Flipote

Flipote, c’était ma Mamie, Françoise Giojuzza. Elle écrivait des poèmes pour son plaisir, qu’elle publiait les dernières années de sa vie sur un site communautaire de poésie qu’elle avait découvert, Ice Tea & Fluminis poèmes. Au fil du temps, elle s’était fait des amis sur ce site, des amis proches, avec qui elle échangeait sur la poésie et plein d’autres sujets.

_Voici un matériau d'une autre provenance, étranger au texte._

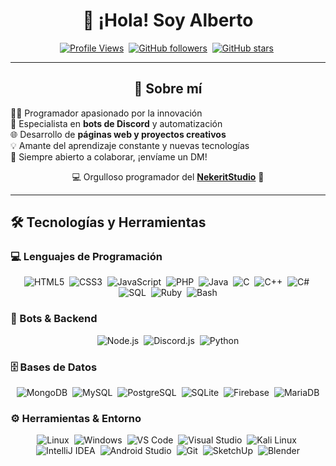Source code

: <div align="center">

# 👋 ¡Hola! Soy Alberto  

[![Profile Views](https://komarev.com/ghpvc/?username=alberto2005-coder&color=1E1E1E&style=for-the-badge&labelColor=000000&label=Profile%20Views)](https://github.com/alberto2005-coder)&nbsp;
[![GitHub followers](https://img.shields.io/github/followers/alberto2005-coder?style=for-the-badge&logo=github&label=Followers&logoColor=white&color=1E1E1E&labelColor=000000)](https://github.com/alberto2005-coder?tab=followers)&nbsp;
[![GitHub stars](https://img.shields.io/github/stars/alberto2005-coder?style=for-the-badge&logo=github&label=Stars&logoColor=white&color=1E1E1E&labelColor=000000)](https://github.com/alberto2005-coder)&nbsp;

</div>

---

<div align="center">

## 🚀 Sobre mí  

<p align="center" style="text-align: justify; max-width: 700px;">  
👨‍💻 Programador apasionado por la innovación <br>
🤖 Especialista en <b>bots de Discord</b> y automatización <br>
🌐 Desarrollo de <b>páginas web y proyectos creativos</b> <br>
💡 Amante del aprendizaje constante y nuevas tecnologías <br>
📩 Siempre abierto a colaborar, ¡envíame un DM!  
</p>  

💻 Orgulloso programador del **[NekeritStudio](https://github.com/NekeritStudio)** 🐙  

</div>

---

## 🛠️ Tecnologías y Herramientas  

### 💻 Lenguajes de Programación
<div align="center">
 
![HTML5](https://img.shields.io/badge/HTML5-E34F26?style=for-the-badge&logo=html5&logoColor=white)&nbsp;
![CSS3](https://img.shields.io/badge/CSS3-1572B6?style=for-the-badge&logo=css3&logoColor=white)&nbsp;
![JavaScript](https://img.shields.io/badge/JavaScript-F7DF1E?style=for-the-badge&logo=javascript&logoColor=black)&nbsp;
![PHP](https://img.shields.io/badge/PHP-777BB4?style=for-the-badge&logo=php&logoColor=white)&nbsp;
![Java](https://img.shields.io/badge/Java-007396?style=for-the-badge&logo=java&logoColor=white)&nbsp;
![C](https://img.shields.io/badge/C-A8B9CC?style=for-the-badge&logo=c&logoColor=black)&nbsp;
![C++](https://img.shields.io/badge/C++-00599C?style=for-the-badge&logo=c%2B%2B&logoColor=white)&nbsp;
![C#](https://img.shields.io/badge/C%23-239120?style=for-the-badge&logo=c-sharp&logoColor=white)&nbsp;
![SQL](https://img.shields.io/badge/SQL-4479A1?style=for-the-badge&logo=postgresql&logoColor=white)&nbsp;
![Ruby](https://img.shields.io/badge/Ruby-CC342D?style=for-the-badge&logo=ruby&logoColor=white)&nbsp;
![Bash](https://img.shields.io/badge/Bash-4EAA25?style=for-the-badge&logo=gnubash&logoColor=white)
</div>

### 🤖 Bots & Backend
<div align="center">
 
![Node.js](https://img.shields.io/badge/Node.js-339933?style=for-the-badge&logo=nodedotjs&logoColor=white)&nbsp;
![Discord.js](https://img.shields.io/badge/Discord.js-5865F2?style=for-the-badge&logo=discord&logoColor=white)&nbsp;
![Python](https://img.shields.io/badge/Python-3776AB?style=for-the-badge&logo=python&logoColor=white)
</div>

### 🗄️ Bases de Datos
<div align="center">
 
![MongoDB](https://img.shields.io/badge/MongoDB-47A248?style=for-the-badge&logo=mongodb&logoColor=white)&nbsp;
![MySQL](https://img.shields.io/badge/MySQL-4479A1?style=for-the-badge&logo=mysql&logoColor=white)&nbsp;
![PostgreSQL](https://img.shields.io/badge/PostgreSQL-4169E1?style=for-the-badge&logo=postgresql&logoColor=white)&nbsp;
![SQLite](https://img.shields.io/badge/SQLite-003B57?style=for-the-badge&logo=sqlite&logoColor=white)&nbsp;
![Firebase](https://img.shields.io/badge/Firebase-FFCA28?style=for-the-badge&logo=firebase&logoColor=black)&nbsp;
![MariaDB](https://img.shields.io/badge/MariaDB-003545?style=for-the-badge&logo=mariadb&logoColor=white)
</div>

### ⚙️ Herramientas & Entorno
<div align="center">
 
![Linux](https://img.shields.io/badge/Linux-FCC624?style=for-the-badge&logo=linux&logoColor=black)&nbsp;
![Windows](https://img.shields.io/badge/Windows-0078D6?style=for-the-badge&logo=windows&logoColor=white)&nbsp;
![VS Code](https://img.shields.io/badge/VS%20Code-007ACC?style=for-the-badge&logo=visual-studio-code&logoColor=white)&nbsp;
![Visual Studio](https://img.shields.io/badge/Visual%20Studio-5C2D91?style=for-the-badge&logo=visual-studio&logoColor=white)&nbsp;
![Kali Linux](https://img.shields.io/badge/Kali%20Linux-557C94?style=for-the-badge&logo=kalilinux&logoColor=white)&nbsp;
![IntelliJ IDEA](https://img.shields.io/badge/IntelliJ%20IDEA-000000?style=for-the-badge&logo=intellijidea&logoColor=white)&nbsp;
![Android Studio](https://img.shields.io/badge/Android%20Studio-3DDC84?style=for-the-badge&logo=android-studio&logoColor=white)&nbsp;
![Git](https://img.shields.io/badge/Git-F05032?style=for-the-badge&logo=git&logoColor=white)&nbsp;
![SketchUp](https://img.shields.io/badge/SketchUp-005F9E?style=for-the-badge&logo=sketchup&logoColor=white)&nbsp;
![Blender](https://img.shields.io/badge/Blender-F5792A?style=for-the-badge&logo=blender&logoColor=white)
</div>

Quelques mois après sa mort, j’ai entrepris d’éditer ses poèmes sur un nouveau site, afin d’avoir une typographie plus claire, et de supprimer les poèmes en double et ceux dont elle n’était pas l’auteur — mais qu’elle récitait de mémoire à l’attention de ses amis d’Internet — tout en laissant intacts les poèmes originaux sur le forum. Voici l’intégralité de sa prolifique production connue.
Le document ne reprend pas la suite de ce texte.